La K-pop : un export K-ulturel sans fausses notes ?

Lucía Hernández, Matteo Giacca, Sara Van Den Heede, Ivan Velasco

La K-pop : un export K-ulturel sans fausses notes ?

La K-pop : un export K-ulturel sans fausses notes ?

Lucía Hernández, Matteo Giacca, Sara Van Den Heede, Ivan Velasco
Photos : Ivan Velasco
9 mai 2025
Une exploration des liens qui unissent les fans et "leurs idols"

L’univers musical de la K-pop s’exporte. Derrière les chorégraphies et les beaux visages se cache une industrie complexe aux contours parfois extrêmes.

Dans la chambre de Filisam (nom d’emprunt), presque chaque surface de mur est recouvert de posters divers et de cartes postales représentant les artistes coréens favoris de la jeune fille. Sa bibliothèque est garnie d’albums en tout genre, et des figurines portraiturant certains idols (majoritairement des membres du groupe BTS) ornent ses étagères. On se croirait presque dans une boutique.

________________________________________

Reprenez, dans le texte sur la K-pop, le passage allant de « Dans la chambre » jusqu'à « dans une boutique. » en y renommant « posters » en « affiches ».

Entrées d'un jeu de données

________________________________________

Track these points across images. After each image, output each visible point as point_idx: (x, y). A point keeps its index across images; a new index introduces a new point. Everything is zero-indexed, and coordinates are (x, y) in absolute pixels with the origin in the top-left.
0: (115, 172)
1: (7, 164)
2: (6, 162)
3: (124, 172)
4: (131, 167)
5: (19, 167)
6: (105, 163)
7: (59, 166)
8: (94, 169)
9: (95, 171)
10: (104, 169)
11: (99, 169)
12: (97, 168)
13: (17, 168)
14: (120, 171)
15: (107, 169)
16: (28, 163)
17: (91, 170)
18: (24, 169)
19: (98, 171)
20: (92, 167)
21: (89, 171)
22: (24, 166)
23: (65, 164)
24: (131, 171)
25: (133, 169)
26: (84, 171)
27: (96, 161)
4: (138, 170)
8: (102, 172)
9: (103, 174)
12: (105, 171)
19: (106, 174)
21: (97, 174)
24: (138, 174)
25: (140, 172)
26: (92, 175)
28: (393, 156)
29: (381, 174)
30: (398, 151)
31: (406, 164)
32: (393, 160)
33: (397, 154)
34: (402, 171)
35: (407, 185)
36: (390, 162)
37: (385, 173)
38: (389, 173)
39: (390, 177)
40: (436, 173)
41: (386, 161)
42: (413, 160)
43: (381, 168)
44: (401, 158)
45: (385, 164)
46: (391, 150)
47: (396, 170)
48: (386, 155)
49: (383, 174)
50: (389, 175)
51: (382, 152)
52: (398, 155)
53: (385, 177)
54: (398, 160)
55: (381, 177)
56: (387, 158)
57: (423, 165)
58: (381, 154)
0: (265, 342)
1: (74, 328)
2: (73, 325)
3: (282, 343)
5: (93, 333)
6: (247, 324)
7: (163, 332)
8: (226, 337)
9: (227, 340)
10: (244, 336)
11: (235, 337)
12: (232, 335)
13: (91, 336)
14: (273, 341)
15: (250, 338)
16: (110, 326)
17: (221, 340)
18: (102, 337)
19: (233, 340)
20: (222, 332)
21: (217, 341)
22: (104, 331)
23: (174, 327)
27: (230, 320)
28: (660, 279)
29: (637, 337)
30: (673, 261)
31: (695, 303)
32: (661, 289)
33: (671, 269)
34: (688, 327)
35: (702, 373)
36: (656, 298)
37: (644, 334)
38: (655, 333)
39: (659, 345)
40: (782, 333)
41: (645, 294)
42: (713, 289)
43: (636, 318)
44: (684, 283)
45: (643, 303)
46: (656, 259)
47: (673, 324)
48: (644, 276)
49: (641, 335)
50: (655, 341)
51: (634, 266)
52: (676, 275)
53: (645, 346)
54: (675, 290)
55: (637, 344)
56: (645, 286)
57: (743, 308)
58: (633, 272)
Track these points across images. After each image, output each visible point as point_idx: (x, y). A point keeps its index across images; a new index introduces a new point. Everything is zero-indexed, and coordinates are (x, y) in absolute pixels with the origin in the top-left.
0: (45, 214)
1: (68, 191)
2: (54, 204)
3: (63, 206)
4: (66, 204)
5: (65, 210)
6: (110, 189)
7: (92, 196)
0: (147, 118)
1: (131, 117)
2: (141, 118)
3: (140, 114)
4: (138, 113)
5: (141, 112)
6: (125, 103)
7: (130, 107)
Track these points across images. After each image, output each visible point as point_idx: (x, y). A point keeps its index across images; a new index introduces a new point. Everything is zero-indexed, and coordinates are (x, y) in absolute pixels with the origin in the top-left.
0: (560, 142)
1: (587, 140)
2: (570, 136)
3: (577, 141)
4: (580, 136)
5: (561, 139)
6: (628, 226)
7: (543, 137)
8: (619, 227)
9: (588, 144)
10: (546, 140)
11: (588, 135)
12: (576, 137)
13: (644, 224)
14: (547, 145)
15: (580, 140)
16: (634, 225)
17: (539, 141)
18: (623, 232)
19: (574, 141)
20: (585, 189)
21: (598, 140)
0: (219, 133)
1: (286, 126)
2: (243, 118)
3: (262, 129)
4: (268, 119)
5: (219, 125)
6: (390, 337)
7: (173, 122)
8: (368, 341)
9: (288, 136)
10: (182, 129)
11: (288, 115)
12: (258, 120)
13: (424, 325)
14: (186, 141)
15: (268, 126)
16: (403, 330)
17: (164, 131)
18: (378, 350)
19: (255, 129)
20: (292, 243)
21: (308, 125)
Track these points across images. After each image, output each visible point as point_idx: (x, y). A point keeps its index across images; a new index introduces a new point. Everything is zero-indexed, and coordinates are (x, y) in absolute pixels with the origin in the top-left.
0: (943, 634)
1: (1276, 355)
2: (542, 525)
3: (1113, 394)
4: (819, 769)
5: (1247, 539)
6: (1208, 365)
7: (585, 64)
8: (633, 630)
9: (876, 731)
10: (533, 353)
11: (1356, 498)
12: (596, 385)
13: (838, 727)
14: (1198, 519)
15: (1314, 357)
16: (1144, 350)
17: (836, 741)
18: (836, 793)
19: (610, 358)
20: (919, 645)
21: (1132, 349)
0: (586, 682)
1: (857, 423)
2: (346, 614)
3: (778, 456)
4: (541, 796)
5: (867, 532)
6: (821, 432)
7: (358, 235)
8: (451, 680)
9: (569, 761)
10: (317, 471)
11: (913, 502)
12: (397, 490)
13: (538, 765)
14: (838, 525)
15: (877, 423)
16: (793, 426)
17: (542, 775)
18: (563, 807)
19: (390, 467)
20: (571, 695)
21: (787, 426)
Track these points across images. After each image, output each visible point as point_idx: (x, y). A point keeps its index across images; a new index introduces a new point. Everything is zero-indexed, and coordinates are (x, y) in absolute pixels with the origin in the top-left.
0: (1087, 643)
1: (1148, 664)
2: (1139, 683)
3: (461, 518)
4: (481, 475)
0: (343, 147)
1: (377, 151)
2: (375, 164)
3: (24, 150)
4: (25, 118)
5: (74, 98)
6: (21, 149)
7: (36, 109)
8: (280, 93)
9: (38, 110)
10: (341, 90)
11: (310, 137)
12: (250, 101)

________________________________________

CORRIGÉ:
Dans la chambre de Filisam (nom d’emprunt), presque chaque surface de mur est recouvert de affiches divers et de cartes postales représentant les artistes coréens favoris de la jeune fille. Sa bibliothèque est garnie d’albums en tout genre, et des figurines portraiturant certains idols (majoritairement des membres du groupe BTS) ornent ses étagères. On se croirait presque dans une boutique.